Местечко, состоящее всего из четырех-пяти домишек, находится в самом крайнем углу Бельгии, почти на французской границе, и обязано своим странным названием маленькой местной достопримечательности — выступающему в виде навеса камню, который вообще возможно заметить лишь в такой равнинной местности. От прилегающего к станции поселка Ангр ведут две дороги: одна в Кьеврен, другая — в Валансьен, так что при желании можно позволить себе роскошь, выехав утром из Бельгии, провести день во Франции, а к вечеру снова вернуться домой. Насколько легки подобные переходы через границу, хорошо знают контрабандисты, ведущие оживленную торговлю кружевами и табаком. Их собаки с небольшими тюками на спине то и дело снуют по ночам туда и обратно; не менее хорошо известно это и жандармам, несущим службу на пограничных постах.
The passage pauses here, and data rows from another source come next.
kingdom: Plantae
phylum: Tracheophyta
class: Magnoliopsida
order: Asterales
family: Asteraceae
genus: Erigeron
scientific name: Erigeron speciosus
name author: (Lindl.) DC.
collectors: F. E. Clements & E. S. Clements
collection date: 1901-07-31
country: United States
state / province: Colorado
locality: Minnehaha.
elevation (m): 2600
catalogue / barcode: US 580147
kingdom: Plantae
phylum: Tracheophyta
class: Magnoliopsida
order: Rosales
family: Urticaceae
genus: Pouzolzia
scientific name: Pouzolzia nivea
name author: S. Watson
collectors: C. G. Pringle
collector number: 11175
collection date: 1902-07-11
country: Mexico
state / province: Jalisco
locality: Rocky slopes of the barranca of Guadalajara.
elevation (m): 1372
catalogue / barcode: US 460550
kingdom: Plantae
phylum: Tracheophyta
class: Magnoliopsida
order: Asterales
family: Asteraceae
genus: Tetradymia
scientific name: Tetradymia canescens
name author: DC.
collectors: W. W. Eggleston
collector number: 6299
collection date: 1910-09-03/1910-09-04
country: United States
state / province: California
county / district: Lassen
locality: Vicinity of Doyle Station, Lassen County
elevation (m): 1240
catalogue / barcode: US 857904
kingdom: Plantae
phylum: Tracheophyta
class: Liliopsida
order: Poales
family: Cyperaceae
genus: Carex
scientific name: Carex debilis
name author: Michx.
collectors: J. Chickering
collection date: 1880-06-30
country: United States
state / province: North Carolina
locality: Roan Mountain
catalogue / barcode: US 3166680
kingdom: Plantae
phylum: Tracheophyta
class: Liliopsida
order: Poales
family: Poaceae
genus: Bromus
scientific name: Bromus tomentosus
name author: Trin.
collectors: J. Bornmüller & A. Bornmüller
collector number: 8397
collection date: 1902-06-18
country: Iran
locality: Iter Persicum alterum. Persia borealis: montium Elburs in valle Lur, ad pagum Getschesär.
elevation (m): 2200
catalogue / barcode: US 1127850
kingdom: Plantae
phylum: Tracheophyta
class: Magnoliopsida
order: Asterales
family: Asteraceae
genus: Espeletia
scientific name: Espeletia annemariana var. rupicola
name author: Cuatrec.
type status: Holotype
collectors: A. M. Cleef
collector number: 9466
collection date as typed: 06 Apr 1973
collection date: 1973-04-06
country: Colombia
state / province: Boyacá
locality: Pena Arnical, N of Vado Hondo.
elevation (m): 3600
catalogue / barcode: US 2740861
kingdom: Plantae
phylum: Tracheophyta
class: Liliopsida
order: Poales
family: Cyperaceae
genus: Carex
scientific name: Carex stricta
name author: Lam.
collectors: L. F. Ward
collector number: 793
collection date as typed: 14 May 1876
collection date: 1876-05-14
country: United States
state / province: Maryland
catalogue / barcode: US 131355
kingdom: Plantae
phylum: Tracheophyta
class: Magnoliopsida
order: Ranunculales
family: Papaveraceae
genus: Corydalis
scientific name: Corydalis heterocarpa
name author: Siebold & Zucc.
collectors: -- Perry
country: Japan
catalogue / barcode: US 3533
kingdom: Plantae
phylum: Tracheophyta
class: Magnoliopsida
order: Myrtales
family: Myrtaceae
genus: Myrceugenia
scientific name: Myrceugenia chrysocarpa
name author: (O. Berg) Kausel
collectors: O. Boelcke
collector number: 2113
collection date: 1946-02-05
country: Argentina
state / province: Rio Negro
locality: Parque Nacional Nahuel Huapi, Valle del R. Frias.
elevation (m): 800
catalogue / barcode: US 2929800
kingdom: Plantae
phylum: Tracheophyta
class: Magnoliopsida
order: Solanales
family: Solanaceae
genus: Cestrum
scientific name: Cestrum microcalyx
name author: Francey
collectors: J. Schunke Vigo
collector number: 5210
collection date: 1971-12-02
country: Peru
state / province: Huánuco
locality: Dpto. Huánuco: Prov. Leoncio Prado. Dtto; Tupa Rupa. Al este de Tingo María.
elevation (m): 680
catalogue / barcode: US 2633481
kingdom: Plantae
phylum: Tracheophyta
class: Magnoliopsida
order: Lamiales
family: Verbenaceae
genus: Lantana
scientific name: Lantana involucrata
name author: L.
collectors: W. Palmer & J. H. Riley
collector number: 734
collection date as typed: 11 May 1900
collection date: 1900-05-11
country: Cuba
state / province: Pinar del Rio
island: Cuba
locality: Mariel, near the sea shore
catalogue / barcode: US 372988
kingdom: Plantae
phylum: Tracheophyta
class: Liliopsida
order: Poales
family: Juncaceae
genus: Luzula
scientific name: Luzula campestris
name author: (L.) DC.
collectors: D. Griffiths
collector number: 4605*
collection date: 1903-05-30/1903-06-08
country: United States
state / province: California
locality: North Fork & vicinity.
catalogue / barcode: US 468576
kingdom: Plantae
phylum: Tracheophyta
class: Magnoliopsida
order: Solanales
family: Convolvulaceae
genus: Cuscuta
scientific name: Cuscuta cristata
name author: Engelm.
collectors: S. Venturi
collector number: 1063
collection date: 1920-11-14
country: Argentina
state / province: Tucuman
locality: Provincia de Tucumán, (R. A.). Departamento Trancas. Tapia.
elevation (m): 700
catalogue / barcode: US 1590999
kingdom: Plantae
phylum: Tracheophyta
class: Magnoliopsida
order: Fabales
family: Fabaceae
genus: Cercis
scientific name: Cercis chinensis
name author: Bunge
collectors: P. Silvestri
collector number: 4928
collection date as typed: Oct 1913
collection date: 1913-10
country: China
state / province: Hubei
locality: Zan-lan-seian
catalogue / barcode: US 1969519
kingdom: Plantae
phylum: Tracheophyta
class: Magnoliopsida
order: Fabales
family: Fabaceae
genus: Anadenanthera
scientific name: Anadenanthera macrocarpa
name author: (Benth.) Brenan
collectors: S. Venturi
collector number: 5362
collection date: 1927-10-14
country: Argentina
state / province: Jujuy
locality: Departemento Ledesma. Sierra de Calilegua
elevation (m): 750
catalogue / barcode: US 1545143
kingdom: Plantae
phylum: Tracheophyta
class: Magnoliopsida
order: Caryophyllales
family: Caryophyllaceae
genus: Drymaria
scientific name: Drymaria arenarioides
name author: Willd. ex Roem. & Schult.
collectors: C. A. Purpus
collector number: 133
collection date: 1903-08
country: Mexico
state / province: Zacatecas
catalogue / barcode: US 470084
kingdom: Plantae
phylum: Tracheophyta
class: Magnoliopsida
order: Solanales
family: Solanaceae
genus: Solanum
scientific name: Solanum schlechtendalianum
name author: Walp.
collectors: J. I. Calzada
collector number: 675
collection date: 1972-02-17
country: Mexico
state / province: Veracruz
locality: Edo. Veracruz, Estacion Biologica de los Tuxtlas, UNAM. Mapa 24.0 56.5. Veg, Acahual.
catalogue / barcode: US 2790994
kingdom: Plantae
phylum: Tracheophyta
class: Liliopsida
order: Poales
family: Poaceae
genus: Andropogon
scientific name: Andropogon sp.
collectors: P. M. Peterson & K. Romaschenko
И сколь мирной кажется жизнь Валлонской долины, столь же романтична эта скрытая суетня на ее границах. Верхарн рассказывал мне сотни пограничных историй, а в оставшихся после его смерти бумагах должен быть черновик написанной прозой драмы из жизни контрабандистов, которую он набросал, когда приехал в эти края. Он так и не закончил ее, все откладывая из года в год начатую работу, и этому первому опыту современной крестьянской трагедии в грубоватой, суровой манере нашего Шёнхера, суждено было остаться лишь фрагментом.